The county's big landfill, at Dry Creek, is going green, transforming itself into an alternative energy farm that will burn waste methane to produce a steady 3.2 megawatts of power for the next century. Construction has just started on the powerhouse, which will go online next spring with two large, 20-cylinder Caterpillar engines, driven by combusting methane that comes from decomposing garbage collected in Jackson and Josephine counties. A third engine may be added later.

It's the first green landfill in Southern Oregon. Burning 1,040 cubic feet of methane per minute, its output would continually power about 3,000 homes, said Dry Creek General Manager Lee Fortier, a civil engineer who designed the landfill. Similar green energy farms are in Eugene and Corvallis.

Energy will be sold to Pacific Power and fed into the grid. Rogue Disposal and Recycling, which owns the landfill, will get credit in the form of Green Tags -- each equivalent to 1,000 kilowatt hours of fossil fuel energy -- which it sells to the Bonneville Environmental Foundation for marketing to utility customers. The money is used to help develop alternative energy sources and thus reduce greenhouse gases in the atmosphere.

An example of Green Tag use is the Mount Ashland ski area, which just bought enough Green Tags to equal its annual fossil fuel energy bill of $9,000 and now has bragging rights that it's a green operation.

The project was helped by tax credits from the 2005 federal Energy Bill, but the bulk of the $5.5 million to $6 million project is funded with loans, which will be paid off over the next 15 years, said Rogue Disposal Chief Executive Officer Stephen Gambee. His grandfather started the business in 1938.

"It's pretty exciting for us, for the solid waste field, to make a meaningful impact on energy independence in Southern Oregon through the production of green power," said Gambee.

Such energy is generated at a higher cost than at Pacific Power's gas-fired plants and with a "skinny margin" of profit, he said, but utilities in Oregon are required by state law to buy it.

The green system at Dry Creek has been contemplated for years, but it requires a certain volume of garbage to function -- and the Rogue Valley has just recently crossed that threshold, said Fortier.

Using perforated pipes stuck deep in the landfill, methane from Dry Creek Landfill is presently drawn out of the waste by air pumps, then "flared off" (burned).

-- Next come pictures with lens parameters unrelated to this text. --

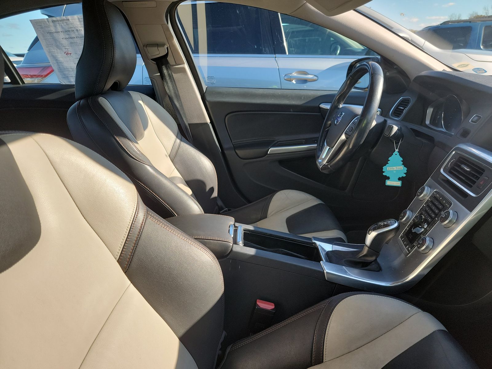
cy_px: 184
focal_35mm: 24
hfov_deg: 71.6
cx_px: 246
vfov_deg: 56.8
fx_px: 341
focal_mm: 6.7
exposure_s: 1/155
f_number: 1.8
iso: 50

This system will be retained for backup, said Fortier.

"With this new technology, we're using energy that was just being wasted (before)," said Fortier. "It is, by far, one of the most positive environmental landfill projects, in its ability to capture that resource and turn it into green energy. And in buying Green Tags, you (the consumer) get the knowledge and satisfaction that you're funding a renewable resource and not damming rivers."

Every Green Tag prevents the release of 1,400 pounds of carbon dioxide into the atmosphere and helps fund projects such as a 400-megawatt wind farm in southern Washington, solar projects near Klamath Falls and tidal and wave energy research on the Central Oregon coast, said Bonneville Environmental Foundation President and CEO Angus Duncan.

Even after the 230-acre Dry Creek landfill is "full" in 75 to 100 years, it will continue to generate methane for another quarter century, Fortier said. The landfill, which takes in 900 tons of municipal garbage a day, is located south of Agate Lake and on the far side of Roxy Ann Peak.


John Darling is a freelance writer living in Ashland.